"La Pologne doit coopérer." Le ministre des Affaires étrangères et de l'Immigration, Jean Asselborn, au sujet du Conseil européen des 21 et 22 juin 2007

La Voix du Luxembourg: Au vu de l'intense activité que vous déployez, vous, MM. Juncker et Schmit, on se dit que la diplomatie luxembourgeoise court un second marathon dans la foulée de celui qui était consacré aux perspectives financières. Ça ne laisse pas trop de traces?

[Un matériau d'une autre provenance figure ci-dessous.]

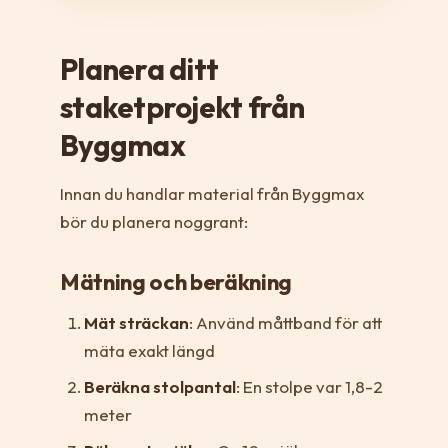
Planera ditt
staketprojekt från
Byggmax
Innan du handlar material från Byggmax
bör du planera noggrant:
Mätning och beräkning
Mät sträckan
: Använd måttband för att
mäta exakt längd
Beräkna stolpantal
: En stolpe var 1,8-2
meter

Jean Asselborn: Nous avions évidemment mené nombre de réunions préparatoires pour le sommet de juin 2005, pour que tout le monde soit dans le même bateau. Si nous avons échoué, nous avions tout de même bien préparé le terrain. L'accord n'a été obtenu qu'en décembre. On a perdu six mois, un reproche que l'on peut adresser aux Britanniques. De la même manière, la présidence allemande aura bien travaillé pour ne pas ouvrir toutes les portes et conserver la substance de 2004, née des travaux de la conférence intergouvernementale.

La Voix du Luxembourg: A-t-on raison de se focaliser sur l'attitude des Polonais?

Jean Asselborn: Ils sont très doués pour attirer l'attention médiatique. Disons qu'il faut s'apercevoir que les discussions que nous aurons à mener lors du sommet portent sur un texte qui intègre la charte des droits fondamentaux et qui lui donne un caractère contraignant. L'Europe véhicule des valeurs, cette charte les porte et c'est le meilleur moyen d'imprimer l'image de l'Europe pour les prochaines décennies. Les deux prochaines, peut-être. Cela doit poser la primauté du droit européen, établi aussi par la jurisprudence de la Cour européenne de justice à Luxembourg. Il est très très important de ne pas envoyer de messages contraires.

Ensuite, il faut être attentif, sous couvert de donner davantage de poids aux parlements nationaux, de ne pas jeter un frein au fonctionnement normal des institutions, qui ont besoin de pouvoir continuer à mener des réformes. Dans ce contexte, la Pologne doit coopérer. Comprendre l'intérêt que l'Europe n'est pas une addition mais une progression géographique qui permet de mieux lutter conte la criminalité et le terrorisme, de mieux défendre la politique sociale et économique.

La Voix du Luxembourg: Est-ce qu'il y a une marge de négociation, des leviers, avec les Polonais?

Jean Asselborn: Oui, s'il y a une volonté politique, il y a des solutions palpables pour eux. Je ne peux pas m'étendre sur ces possibilités. Mais, par exemple, la Commission européenne doit être réduite en 2014. Il est possible d'envisager autre chose...

La Voix du Luxembourg: Vous, vous semblez davantage préoccupé par l'attitude des Britanniques...

Jean Asselborn: Nous avons eu beaucoup de discussions avec les Britanniques. Eux ne se projettent pas en 2009 en pensant au renouvellement du Parlement européen mais en pensant à celui de leurs parlementaires. Ils sont en train de se demander quelle sera la meilleure stratégie pour que le camp d'en face n'en profite pas. Le pire, pour eux, ce serait la modification de tout élément constitutionnel qui pèse sur la politique nationale. Et ils envisagent évidemment un référendum. Mais sans vouloir prendre aucun risque. Et si les Britanniques ne bougent pas, il sera très dur de faire bouger les Polonais.

La Voix du Luxembourg: Troisième pays qui émergent dans ce lot de réserves et d'entêtement, les Néerlandais.

Jean Asselborn: Ils nous resservent encore une fois les arguments constitutionnels, comme les Britanniques. Ils procèdent par référendum mais la question ne sera plus de savoir si oui ou non les gens sont favorables au texte, mais de savoir s'ils sont pour ou contre l'Europe. Ce qui est évidemment très dangereux. Les discussions au sein du Bénélux ont permis de garder le contact avec cette réalité.

La Voix du Luxembourg: La Belgique dans l'"incertitude" et la France qui s'installe, ça ne doit pas aider dans ce genre de rendez-vous?

Jean Asselborn: Dans les deux cas, très différents, je ne suis pas inquiet. Guy Verhofstadt a rencontré les chefs de chaque parti en Belgique pour obtenir un mandat de négociation. Donc, gouvernement ou pas, ça n'a que peu d'importance. Quant aux Français, je me fie aux déclarations du président Sarkozy, qui ne veut pas mettre d'embûches sur les discussions. Les Français veulent revenir dans le bateau qu'ils ont quitté. Ils sont les premiers à avoir trouvé pesant d'être face aux dix-huit qui ont dit "oui".